Posted 11/6/2013 05:19 pm
Updated 1 year ago
Acxiom Corp. of Little Rock on Wednesday posted earnings of $9.86 million, down about 40 percent from the same time last year, and said it plans to cut its annual cost base "between $20 million and $30 million over the next 6 to 12 months."
The publicly traded data miner (Nasdaq: ACXM) saw profit drop from the $16.3 million it recorded in the same quarter 2013. Diluted earnings per share were down as well, at 13 cents compared to 21 cents in the same quarter last year.
Quarerly revenue was flat, at $276 million from $277 million last year.
Acxiom said the quarter included about $8.57 million in "unusual items," consisting of $2.18 million in business separation, $3.2 million in legal settlements and $3.18 million in restructuring charges and other adjustments.

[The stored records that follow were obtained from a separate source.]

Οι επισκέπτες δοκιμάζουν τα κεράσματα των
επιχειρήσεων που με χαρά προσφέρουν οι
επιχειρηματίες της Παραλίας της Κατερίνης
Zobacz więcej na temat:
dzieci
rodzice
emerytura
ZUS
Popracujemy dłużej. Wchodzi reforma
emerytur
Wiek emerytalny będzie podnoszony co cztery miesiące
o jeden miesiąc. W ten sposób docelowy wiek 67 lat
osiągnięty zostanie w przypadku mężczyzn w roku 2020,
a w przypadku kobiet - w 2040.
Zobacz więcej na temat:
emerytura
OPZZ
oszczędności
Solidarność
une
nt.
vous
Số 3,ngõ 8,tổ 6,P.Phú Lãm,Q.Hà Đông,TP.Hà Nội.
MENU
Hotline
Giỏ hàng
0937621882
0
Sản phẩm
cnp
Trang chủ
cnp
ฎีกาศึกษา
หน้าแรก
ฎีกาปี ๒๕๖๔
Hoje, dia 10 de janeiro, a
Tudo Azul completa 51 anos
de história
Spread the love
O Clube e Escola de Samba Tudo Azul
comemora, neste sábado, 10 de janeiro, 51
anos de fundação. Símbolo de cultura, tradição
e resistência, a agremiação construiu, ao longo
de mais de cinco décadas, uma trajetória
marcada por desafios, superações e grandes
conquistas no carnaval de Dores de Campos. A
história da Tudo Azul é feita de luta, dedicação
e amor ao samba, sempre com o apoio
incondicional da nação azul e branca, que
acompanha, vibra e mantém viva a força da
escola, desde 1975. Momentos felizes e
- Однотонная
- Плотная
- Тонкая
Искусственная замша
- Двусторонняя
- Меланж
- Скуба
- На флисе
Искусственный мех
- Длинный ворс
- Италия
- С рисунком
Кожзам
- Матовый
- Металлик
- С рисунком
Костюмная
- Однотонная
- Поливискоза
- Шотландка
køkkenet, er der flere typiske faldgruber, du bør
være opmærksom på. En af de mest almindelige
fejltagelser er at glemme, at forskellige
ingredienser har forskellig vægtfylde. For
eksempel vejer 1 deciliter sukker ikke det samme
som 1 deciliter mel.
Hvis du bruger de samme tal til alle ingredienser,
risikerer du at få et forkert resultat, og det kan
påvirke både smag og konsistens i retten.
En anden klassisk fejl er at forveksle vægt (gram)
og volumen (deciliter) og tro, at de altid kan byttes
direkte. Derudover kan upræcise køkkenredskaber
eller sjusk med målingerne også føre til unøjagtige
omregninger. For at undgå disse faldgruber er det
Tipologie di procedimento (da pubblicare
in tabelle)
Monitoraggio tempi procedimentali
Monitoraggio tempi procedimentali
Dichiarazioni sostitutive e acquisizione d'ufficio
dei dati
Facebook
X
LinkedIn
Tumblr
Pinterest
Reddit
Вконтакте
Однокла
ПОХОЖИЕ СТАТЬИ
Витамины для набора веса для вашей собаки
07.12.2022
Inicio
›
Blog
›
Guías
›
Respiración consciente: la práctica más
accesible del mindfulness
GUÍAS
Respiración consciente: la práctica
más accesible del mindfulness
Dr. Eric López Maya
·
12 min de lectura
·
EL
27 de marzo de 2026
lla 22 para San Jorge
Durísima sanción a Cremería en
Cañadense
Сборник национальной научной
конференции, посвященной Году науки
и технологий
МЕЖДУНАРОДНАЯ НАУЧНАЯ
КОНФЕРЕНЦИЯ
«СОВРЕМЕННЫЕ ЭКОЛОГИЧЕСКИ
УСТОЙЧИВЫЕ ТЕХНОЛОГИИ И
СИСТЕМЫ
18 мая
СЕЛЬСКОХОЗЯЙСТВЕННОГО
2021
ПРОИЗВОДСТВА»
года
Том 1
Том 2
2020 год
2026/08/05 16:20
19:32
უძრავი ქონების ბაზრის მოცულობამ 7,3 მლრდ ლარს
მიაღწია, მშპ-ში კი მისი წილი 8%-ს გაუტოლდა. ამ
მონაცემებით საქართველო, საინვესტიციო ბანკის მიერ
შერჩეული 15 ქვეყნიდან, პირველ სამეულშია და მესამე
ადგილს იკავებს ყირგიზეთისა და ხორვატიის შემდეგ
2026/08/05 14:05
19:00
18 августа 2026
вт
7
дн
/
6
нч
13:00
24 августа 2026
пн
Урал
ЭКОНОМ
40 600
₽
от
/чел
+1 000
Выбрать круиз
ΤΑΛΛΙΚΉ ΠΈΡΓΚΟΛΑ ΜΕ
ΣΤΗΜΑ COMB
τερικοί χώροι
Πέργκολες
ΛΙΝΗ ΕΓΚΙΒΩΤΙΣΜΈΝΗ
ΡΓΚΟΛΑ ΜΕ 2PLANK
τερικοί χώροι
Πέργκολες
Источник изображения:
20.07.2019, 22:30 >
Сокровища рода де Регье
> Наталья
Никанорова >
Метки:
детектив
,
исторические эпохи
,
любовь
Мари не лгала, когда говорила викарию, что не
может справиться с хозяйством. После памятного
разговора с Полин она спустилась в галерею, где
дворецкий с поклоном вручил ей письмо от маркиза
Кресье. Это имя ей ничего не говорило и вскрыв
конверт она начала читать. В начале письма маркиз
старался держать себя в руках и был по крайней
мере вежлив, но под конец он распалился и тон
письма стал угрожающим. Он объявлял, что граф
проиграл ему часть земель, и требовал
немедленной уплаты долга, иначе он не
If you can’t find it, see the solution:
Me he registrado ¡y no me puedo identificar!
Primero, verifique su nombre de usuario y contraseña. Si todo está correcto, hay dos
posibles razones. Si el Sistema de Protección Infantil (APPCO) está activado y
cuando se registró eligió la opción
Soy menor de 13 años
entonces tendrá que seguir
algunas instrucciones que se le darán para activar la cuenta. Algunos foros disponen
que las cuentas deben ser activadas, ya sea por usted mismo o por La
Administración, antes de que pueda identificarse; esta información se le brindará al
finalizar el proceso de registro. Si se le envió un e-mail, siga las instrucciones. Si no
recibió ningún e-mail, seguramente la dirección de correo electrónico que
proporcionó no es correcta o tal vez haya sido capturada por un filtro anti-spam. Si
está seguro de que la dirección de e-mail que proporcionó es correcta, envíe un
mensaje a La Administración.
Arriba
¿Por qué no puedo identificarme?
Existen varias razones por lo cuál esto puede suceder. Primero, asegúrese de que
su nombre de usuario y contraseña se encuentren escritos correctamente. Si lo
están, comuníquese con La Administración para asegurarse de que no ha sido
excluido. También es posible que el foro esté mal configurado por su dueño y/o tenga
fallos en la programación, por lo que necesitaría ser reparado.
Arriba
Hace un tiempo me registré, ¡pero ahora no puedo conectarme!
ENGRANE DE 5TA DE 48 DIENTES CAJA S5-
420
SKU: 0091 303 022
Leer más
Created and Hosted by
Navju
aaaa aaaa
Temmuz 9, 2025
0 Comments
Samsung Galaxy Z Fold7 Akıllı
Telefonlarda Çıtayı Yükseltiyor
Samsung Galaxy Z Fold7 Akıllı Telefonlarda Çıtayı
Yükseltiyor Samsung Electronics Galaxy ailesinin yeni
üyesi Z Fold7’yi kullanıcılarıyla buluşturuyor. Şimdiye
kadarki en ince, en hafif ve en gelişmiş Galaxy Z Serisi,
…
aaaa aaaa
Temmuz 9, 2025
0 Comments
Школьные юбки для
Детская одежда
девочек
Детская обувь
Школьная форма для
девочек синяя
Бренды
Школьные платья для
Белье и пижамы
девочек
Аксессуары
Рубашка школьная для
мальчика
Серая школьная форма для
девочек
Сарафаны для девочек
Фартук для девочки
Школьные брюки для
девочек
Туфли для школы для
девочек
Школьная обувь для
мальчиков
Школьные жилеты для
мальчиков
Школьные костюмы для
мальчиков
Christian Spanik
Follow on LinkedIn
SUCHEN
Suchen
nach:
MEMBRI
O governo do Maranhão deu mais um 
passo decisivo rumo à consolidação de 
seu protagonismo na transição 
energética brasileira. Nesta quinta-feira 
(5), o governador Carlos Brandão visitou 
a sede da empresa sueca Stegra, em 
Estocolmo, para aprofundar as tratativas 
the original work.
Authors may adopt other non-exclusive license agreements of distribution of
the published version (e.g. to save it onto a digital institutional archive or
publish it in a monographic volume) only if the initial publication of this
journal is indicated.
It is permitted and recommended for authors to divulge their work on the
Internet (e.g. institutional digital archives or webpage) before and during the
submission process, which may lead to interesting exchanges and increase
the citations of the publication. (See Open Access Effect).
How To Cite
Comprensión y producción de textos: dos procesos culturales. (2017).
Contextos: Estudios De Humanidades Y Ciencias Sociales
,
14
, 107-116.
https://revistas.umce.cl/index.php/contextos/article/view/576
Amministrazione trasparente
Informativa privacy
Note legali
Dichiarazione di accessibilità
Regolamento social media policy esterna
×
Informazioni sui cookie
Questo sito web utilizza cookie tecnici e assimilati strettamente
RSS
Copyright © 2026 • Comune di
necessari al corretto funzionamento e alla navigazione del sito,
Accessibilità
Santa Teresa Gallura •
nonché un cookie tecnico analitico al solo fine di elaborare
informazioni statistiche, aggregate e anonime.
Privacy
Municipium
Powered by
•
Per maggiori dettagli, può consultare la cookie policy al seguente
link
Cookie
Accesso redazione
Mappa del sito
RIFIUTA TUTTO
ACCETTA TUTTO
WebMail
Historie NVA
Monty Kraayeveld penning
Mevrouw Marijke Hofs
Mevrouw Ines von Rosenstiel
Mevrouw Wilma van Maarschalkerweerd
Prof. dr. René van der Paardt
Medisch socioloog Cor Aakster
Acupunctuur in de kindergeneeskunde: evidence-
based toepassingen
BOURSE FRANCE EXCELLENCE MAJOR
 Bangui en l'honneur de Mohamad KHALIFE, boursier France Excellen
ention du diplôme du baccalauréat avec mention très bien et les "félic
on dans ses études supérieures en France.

"We are at an inflection point and starting the next chapter in our journey," CEO Scott Howe said in a news release. "We are a new company. Over the past two years we have worked to build a better business and to drive innovation. While it's early, we are pleased with the launch of the Acxiom Audience Operating System and the resulting customer reaction and support."
Acxiom launched its AOS during AdWeek in New York City on Sept. 24.
In filing with the U.S. Securities and Exchange Commission, Acxiom also announced that it would work to cut its annual cost base between $20 million and $30 million over the next 6 to 12 months.
"The initiative seeks to improve the company’s performance by simplifying the company’s management structure, centralizing duplicative efforts and standardizing workflows," Acxiom said in the filing. "The components of the restructuring program are not finalized and actual total savings and timing may vary from those estimated due to changes in the scope or assumptions underlying the restructuring program."
Acxiom said the move will occur in phases and that it is "unable to make a determination of the estimated amount or range of future costs and cash expenditures."
In a conference call with analysts, Acxiom CFO Warren Jenson said the company is "methodically" examining it management structure and workflows in search of efficiency. He said the company is particularly looking at areas of duplication or places where operations can be centralized, such as information technology.
"We're going to work as we speak. The one thing that we are doing however is that we're being very methodical and very long-term in our approach," he said. "There's no slash and burn here. So what we’re doing is, we're carefully examining layer-by-layer our management structure to figure out how we can better organize ourselves, and we're involving our [employees] in that effort too ..."
Jenson said Acxiom would invest its savings from the cost-cutting effort into other parts of the company.
Acxiom employs about 2,000 people in Arkansas and more than 6,000 worldwide. In February, the company confirmed that a reorganization resulted in "less than 100" jobs being cut companywide, with "fewer than 50" in the state. In August, the firm let 20 go in its marketing department.
An Acxiom spokesman did not return calls for comment late Wednesdsay.
The company noted other quarterly highlights:
- In early September it launched AboutTheData.com, a consumer portal allowing individuals to research the data that Acxiom has collected on them.
- It repurchased about 900,000 shares for $22.7 million. Since August 2011, when Acxiom started its share repurchase program, it has repurchased 12 million shares, about 14.6 percent of its common stock, for $179 million.
- The company announced a $600 million refinancing of its credit facilities consisting of a $300 million term loan and a $300 million undrawn revolving credit facility, both maturing in October 2018. The proceeds of the term loan were used to repay the company's existing $215 million term loan and for other general corporate purposes.